P
Paul Boddie
I have a program that is generated from a generic process. It's job is to
check to see whether records (replicated from another system) exist in a
local table, and if it doesn't, to add them. I have 1 of these programs for
every table in the database.
Some people have discussed whether you need one or many programs. In
practice, you're going to need to execute many "tasks" to process all
your tables, and potentially this could mean generating many SQL
statements, as I will describe below.
[...]
I am thinking that dynamically generating the programs to run might not be
such a good idea. It would be a shame to drop it because the system needs to
be generic and it runs from an XML file so the resulting code could be
pretty complex, and I am new to Python. The program did generate a pyc so it
was able to compile.
Thoughts anyone?
This problem sounds as if it could be solved adequately using only the
database system, although I accept that sometimes some logic or
additional processing could be done in Python. If I were to receive
updates from a system, presumably as files, I'd want to bulk copy them
into the database and then perform the necessary inserts using SQL. If
the raw updates were not directly compatible with the database,
perhaps because data representations might differ, then I would want
to process them before doing the bulk copy.
In other words, the workflow for a single table would look like this:
1. Obtain update files.
2. Process files in order to make the data compatible with the
database.
3. Create temporary tables for the updates in the database.
4. Bulk copy the files into the temporary tables (using COPY or LOAD
DATA commands).
5. Do the necessary inserts (where you have to either use the non-
standard
INSERT OR UPDATE or an INSERT involving a join between existing
and temporary tables).
6. Drop the temporary tables (if not done automatically).
Now, it's almost certain that the details of the above workflow would
vary from table to table and from update to update. Even in the case
where you don't have to process the files, you still need to copy the
files into the database and to work with a different table each time.

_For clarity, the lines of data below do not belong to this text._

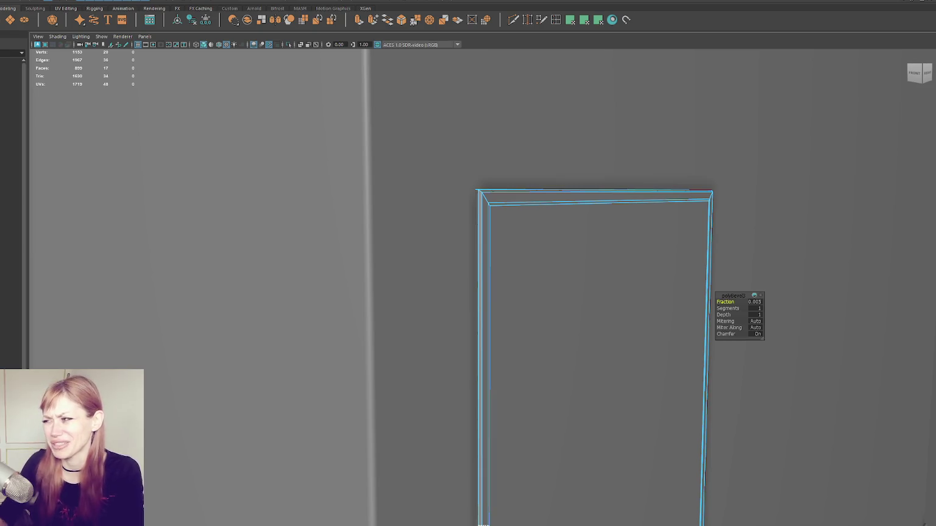
mouse_move(741, 297)
left_mouse_down("alt")
mouse_move(569, 254)
mouse_move(526, 259)
mouse_move(403, 221)
mouse_move(449, 224)
mouse_move(431, 231)
mouse_move(153, 143)
left_mouse_up("alt")
left_click_drag(230, 164, 218, 138, "alt")
right_click(218, 137)
left_click(353, 249)
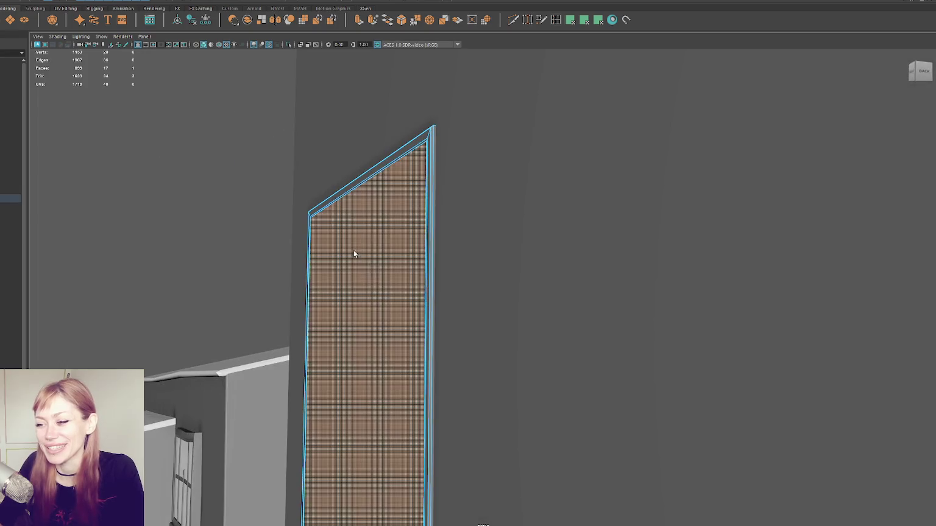
scroll(285, 306, "up", 3)
scroll(285, 307, "up", 3)
scroll(285, 307, "up", 3)
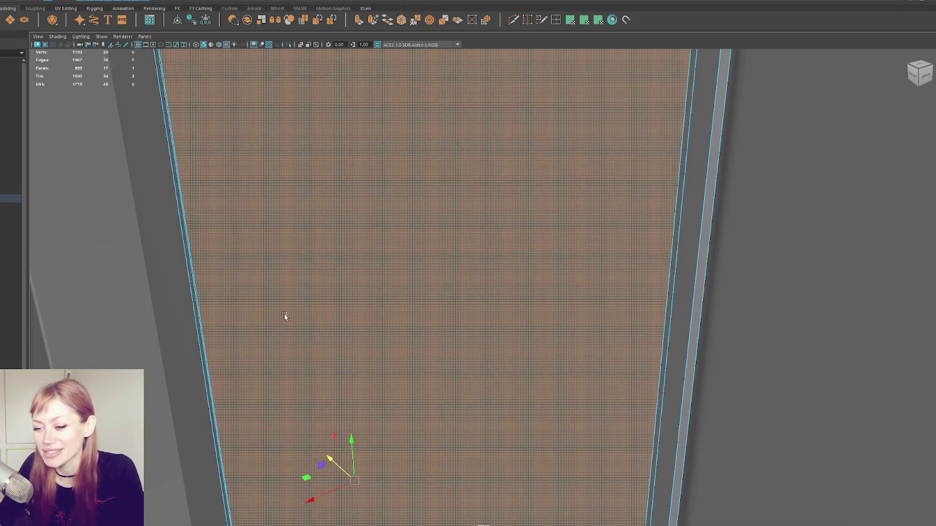
scroll(285, 311, "up", 2)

This is where generating "something" for each table is unavoidable,
and one solution might be to have a generic template and to substitute
the table name and update filename into that template as you process
each table and its associated data. Whether you actually generate an
SQL command file for each table, or whether you have a program issue
the commands directly, is a matter of preference.
Anyway, from what you've described, that's how I would approach this
problem. Certainly, it's a lot more straightforward than dealing with
object-relational abstractions in programs generated by other
programs.
Paul